Extracted page text data

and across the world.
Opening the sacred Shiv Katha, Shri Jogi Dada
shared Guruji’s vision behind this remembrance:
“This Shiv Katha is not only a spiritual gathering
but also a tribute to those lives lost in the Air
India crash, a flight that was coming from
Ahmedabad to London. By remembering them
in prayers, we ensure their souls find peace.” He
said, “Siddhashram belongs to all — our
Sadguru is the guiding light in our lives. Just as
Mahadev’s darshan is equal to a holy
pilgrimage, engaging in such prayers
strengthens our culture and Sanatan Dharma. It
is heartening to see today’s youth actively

- Written task -
In the entries above, find the line holding "Opening the sacred Shiv Katha, Shri Jogi Dada" and the line holding "in prayers, we", then retype exactly those two lines and every line between them, and nothing else.

- Expected answer -
Opening the sacred Shiv Katha, Shri Jogi Dada
shared Guruji’s vision behind this remembrance:
“This Shiv Katha is not only a spiritual gathering
but also a tribute to those lives lost in the Air
India crash, a flight that was coming from
Ahmedabad to London. By remembering them
in prayers, we ensure their souls find peace.” He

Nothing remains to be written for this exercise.